* **PROBLEM REQUIREMENTS**
Filter the data for "input" and copy matching lines.
--------------------
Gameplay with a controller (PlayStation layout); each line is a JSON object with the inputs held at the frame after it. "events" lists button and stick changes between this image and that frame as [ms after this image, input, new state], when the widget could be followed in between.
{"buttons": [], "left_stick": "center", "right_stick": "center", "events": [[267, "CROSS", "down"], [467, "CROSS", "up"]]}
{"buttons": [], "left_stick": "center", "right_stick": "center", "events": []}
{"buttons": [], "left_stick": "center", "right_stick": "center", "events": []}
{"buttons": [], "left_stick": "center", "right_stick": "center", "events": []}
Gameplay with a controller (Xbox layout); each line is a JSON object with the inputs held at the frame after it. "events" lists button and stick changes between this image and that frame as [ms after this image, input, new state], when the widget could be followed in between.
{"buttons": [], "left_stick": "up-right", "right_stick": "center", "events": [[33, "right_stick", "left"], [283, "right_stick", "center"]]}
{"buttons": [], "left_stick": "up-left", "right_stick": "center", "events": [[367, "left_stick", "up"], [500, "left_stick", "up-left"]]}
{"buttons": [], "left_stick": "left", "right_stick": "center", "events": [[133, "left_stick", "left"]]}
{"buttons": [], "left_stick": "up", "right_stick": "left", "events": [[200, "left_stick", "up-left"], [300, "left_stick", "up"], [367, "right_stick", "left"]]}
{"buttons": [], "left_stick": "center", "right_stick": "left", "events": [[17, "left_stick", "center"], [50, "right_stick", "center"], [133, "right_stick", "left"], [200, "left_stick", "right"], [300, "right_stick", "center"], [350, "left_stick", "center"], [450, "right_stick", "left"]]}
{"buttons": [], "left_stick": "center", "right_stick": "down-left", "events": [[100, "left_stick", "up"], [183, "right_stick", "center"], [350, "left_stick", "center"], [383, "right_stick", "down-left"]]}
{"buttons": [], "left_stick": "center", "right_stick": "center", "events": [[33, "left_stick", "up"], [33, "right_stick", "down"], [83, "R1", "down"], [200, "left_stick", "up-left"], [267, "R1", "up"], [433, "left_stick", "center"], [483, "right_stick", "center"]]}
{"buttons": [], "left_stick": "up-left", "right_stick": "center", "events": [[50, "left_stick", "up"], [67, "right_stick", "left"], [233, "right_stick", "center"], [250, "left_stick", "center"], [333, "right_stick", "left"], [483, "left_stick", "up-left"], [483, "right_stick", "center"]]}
--------------------
* **YOUR SOLUTION**
Gameplay with a controller (PlayStation layout); each line is a JSON object with the inputs held at the frame after it. "events" lists button and stick changes between this image and that frame as [ms after this image, input, new state], when the widget could be followed in between.
Gameplay with a controller (Xbox layout); each line is a JSON object with the inputs held at the frame after it. "events" lists button and stick changes between this image and that frame as [ms after this image, input, new state], when the widget could be followed in between.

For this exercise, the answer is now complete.